Biblical Poetry
Biblical poetry is characterized by short parallel lines, without a fixed meter or rhyming pattern, and include love poems, laments over the dead, victory poems, and laments, among others.
Throughout most of the ancient Near East, poetry was the vehicle for belles lettres, and the Bible employs it for many literary genres: formal prayers, teachings about life and the world, and prophetic speeches. Blessings and curses are often in poetic form. In addition, there are love poems, laments over the dead, victory poems, lamentations for the destruction of Jerusalem, and various other types of poems.
There are a few narrative poems in the Bible, but they are celebratory or didactic rather than uninterrupted sequential narratives, and there is nothing approaching the length of Homer’s Iliad or Odyssey. In the ancient world, the Bible is distinctive in its use of prose for long narrative. Sometimes a narrative poem accompanies a prose account (e.g., Exodus 14–15; Judges 4–5). In other cases, as in the book of Psalms, narrative poems are based on prose accounts elsewhere in the Bible (e.g., Psalms 105, 106). There are short poetic passages embedded in prose narratives, such as Genesis 7:11b; 9:6; 25:23; 27:28–29, and in other places. Biblical authors also drew on an earlier work, no longer extant, called the Book of Jashar, quoted in Joshua 10:12–13 and 2 Samuel 1:18, which contained poetry (or was perhaps entirely poetic).
What are the main features of biblical poetry?
Biblical poetry, and ancient Near Eastern poetry more broadly, is characterized by short lines of roughly similar length, usually occurring in pairs or triplets that are parallel in their ideas and/or their grammatical structure. This parallelism creates a rhythmic effect, especially pleasing in oral performance. There is no fixed meter or rhyme, although assonance and wordplay are common. In addition, because parallel lines are rarely exactly the same, they move the poem forward, elaborate more intensely upon a thought, or expand its scope. For example, Jael gives Sisera, the commander of an enemy army, a drink. The prose account in Judges 4:19 is the following:
He said to her, “Please let me have some water; I am thirsty.” She opened a skin of milk and gave him some to drink. . . .

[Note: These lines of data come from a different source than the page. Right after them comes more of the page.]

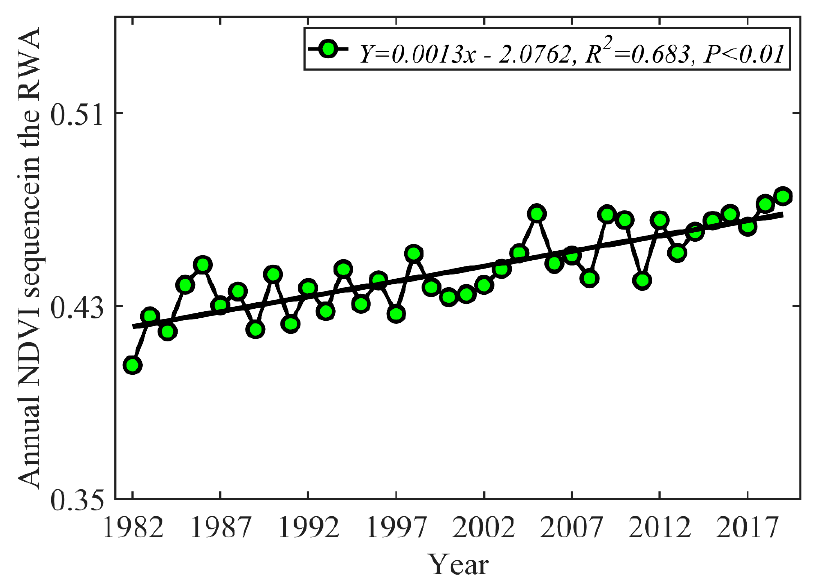
Figure 5. Annual NDVI sequence in the RWA from 1982–2018. The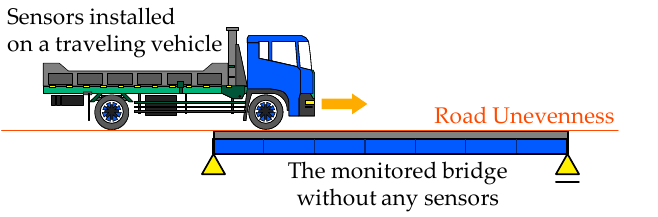
Figure 1. The conceptual diagram of the drive-by bridge monitoring: The measured vibration data on a traveling vehicle is used to evaluate the bridge’s health. In this study, bridges are modeled as simple Euler–Bernoulli beam supported by pins.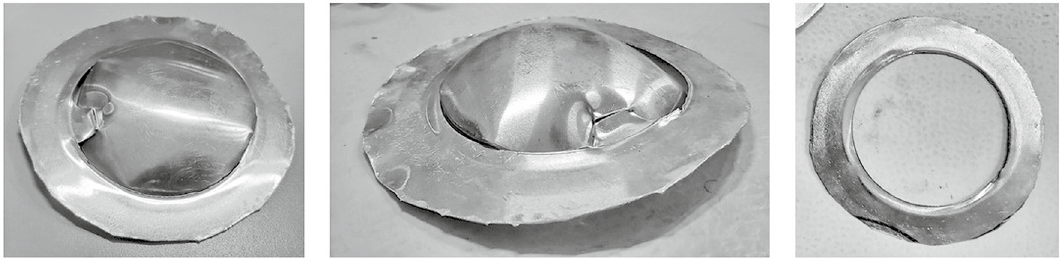
ing ring after the bulged loaded section was entirely removed by the HP diaphragm rupturing when increasing MPS pressure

Compare it with the poetic account in Judges 5:25:
He asked for water, she offered milk;
in a princely bowl she brought him curds.
The poetic version is both more concise and more redundant. Its parallelism sets up an equivalence, a reciprocity, that brings into focus the contrast between what was requested and what was served. The phrase “in a princely bowl she brought him curds” does not add a new action to the sequence but returns to the milk, both stressing its “dairiness” (as opposed to water, which is what Sisera requested) and suggesting that it was served in Jael’s best china, as if she were honoring her guest (in the next verse, she kills him by driving a tent peg through his head). The prose version carries the reader step by step along the narrative sequence, playing out every step chronologically, as in a video, whereas the poetic version captures a single moment in a snapshot, freezing the action and also highlighting the important features and omitting less significant details.
Other rhetorical devices in poetry, which also occur in prose but to a lesser degree, include repetition, metaphor, refrains, wordplay (repeating the same word or verbal root), soundplay (repeating the same or similar consonants), and frame composition (beginning and ending the poem with the same or a similar topic or phrasing). Wordplay and soundplay are often lost in translation. All these devices combine in multiple ways to appeal to the ear as well as to the mind—they contribute to the sense of structure, to the imaginative expression, and to the aesthetic experience. It is thought that some poetry, like psalms, was recited to musical accompaniment, although the details of this practice are lost.
What types of poems does the Bible contain?
Poems are sometimes, but not always, identified as such. Some are labeled shir or shirah (“song, poem”) or mizmor (“song, psalm”) or kinah (“lament”), in addition to other terms; many poems bear no identifying label. In the later scribal tradition, some poems are written stichographically—in verselike format, wherein poetic lines are separated by patterned spaces —but many are indistinguishable from prose in their format. Modern Bible translations tend to write the passages they consider poetic in stichographic form, even when the ancient manuscripts do not; this is especially true for classical prophetic speeches.
The poetic selections in the Posen Library include parts of two poetic books—Song of Songs and Lamentations—and examples of other types of verse, such as a narrative psalm, poems found within prose narratives and in prophetic speeches, and a poem from the book of Job. We have also included a few fragments of poems. Short poems or snippets of what may have been longer poems were inserted in appropriate places into prose narratives. In a few cases, the source of a poem is given; in most cases, however, it is not.